I think you can begin to see the significance of Jesus words to the Temple authorities. This is not the temple, Jesus says, this building is made of human hands and will one day be brought to nothing. The sacrifices here will come to an end and do not accomplish in themselves that task to which they point. They cannot.
My body is the Temple. I am place, the location where God's perfect justice is carried out and his perfect love is revealed. The Samaritans make their sacrifices on the mountain, the Jews in the Temple, but a day is coming when true worshipers will worship at a different Temple in Spirit and in Truth.
The Temple function, the purpose of the tabernacle, to make peace with God was always a function impaired by the fact that no animal sacrifice can atone for human sin.
But referring to the death of Jesus' body in Romans 3:25-26 Paul writes, “all have sinned and fall short of the glory of God, and are justified by his grace as a gift, through the redemption that is in Christ Jesus, whom God put forward as a propitiation by his blood”
And John in the 2nd chapter of his first letter writes: “He is the propitiation for our sins, and not for ours only but also for the sins of the whole world.”
The word propitiation, translated from the Greek word “hilesterion” means satisfaction or appeasement.
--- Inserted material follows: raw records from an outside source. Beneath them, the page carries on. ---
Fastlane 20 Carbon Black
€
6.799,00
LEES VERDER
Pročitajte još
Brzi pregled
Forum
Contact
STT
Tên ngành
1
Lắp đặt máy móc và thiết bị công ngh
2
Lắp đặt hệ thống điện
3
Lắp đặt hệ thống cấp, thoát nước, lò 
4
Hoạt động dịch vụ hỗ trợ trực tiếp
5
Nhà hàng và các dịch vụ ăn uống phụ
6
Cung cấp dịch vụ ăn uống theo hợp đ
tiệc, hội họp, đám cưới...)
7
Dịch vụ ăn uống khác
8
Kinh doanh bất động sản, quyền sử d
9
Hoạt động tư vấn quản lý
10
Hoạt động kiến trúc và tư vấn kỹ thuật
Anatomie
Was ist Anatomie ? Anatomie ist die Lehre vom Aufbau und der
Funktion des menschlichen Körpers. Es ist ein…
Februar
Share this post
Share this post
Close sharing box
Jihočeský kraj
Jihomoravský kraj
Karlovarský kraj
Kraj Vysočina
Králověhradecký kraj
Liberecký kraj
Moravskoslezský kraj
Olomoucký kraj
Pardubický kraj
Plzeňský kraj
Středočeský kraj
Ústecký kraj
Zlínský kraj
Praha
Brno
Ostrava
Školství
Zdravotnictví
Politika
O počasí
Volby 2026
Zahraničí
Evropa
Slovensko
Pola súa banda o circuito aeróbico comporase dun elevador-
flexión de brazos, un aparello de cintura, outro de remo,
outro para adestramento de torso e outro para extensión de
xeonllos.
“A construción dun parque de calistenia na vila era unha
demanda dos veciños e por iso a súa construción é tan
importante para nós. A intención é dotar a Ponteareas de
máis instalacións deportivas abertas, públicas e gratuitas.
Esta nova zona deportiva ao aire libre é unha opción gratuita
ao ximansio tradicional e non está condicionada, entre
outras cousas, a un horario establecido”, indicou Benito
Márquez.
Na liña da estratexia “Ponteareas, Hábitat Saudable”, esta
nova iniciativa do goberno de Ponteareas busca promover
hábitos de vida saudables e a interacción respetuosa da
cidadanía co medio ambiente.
Jesus' death was not simply a sign of propitiation. It was propitiatory. Whereas the sacrifices of the beasts in the Temple merely signified propitiation, pointed to God's just wrath, without satisfying it, the apostles teach that on the cross God's justice was satisfied and his holy wrath appeased. The eternal punishment our sins deserve was poured out on his Son Jesus Christ and on the basis of his real propitiation, God in perfect love accomplished, in history, the reconciliation and peace foreshadowed and signified in the tabernacle.
Remember our definition: God's glory is the outward revelation or manifestation of the fullness of or any aspect of his nature and/or character.
When the sacrifices for sin were accomplished in the tabernacle, God's presence rested there and he was glorified because his justice and his love was revealed. But the tabernacle was a passing shadow of the glory that was perfectly revealed the in the propitiatory sacrifice of Jesus Christ, the one perfect and sufficient sacrifice and oblation for the sins of the whole world—God's perfect holy justice and his perfect holy love made manifest on two poles of rough cut wood.
How strange that seems to us to speak of the glory of the cross because the cross is ugly and bloody and horrific. When I think of the glory of God in Jesus Christ, I think of the glory of his Incarnation or his Transfiguration or his Resurrection and Ascension but I tend to mentally pass over his Cross. But there, Paul says, God revealed “his righteousness so that he might be just and the justifier of the one who has faith in Jesus.” The cross was for one six hour moment, the epicenter, the locus, of God's glory on earth...and the bruised risen body of Christ remains our Temple...the place and the Person through whom we make peace with God.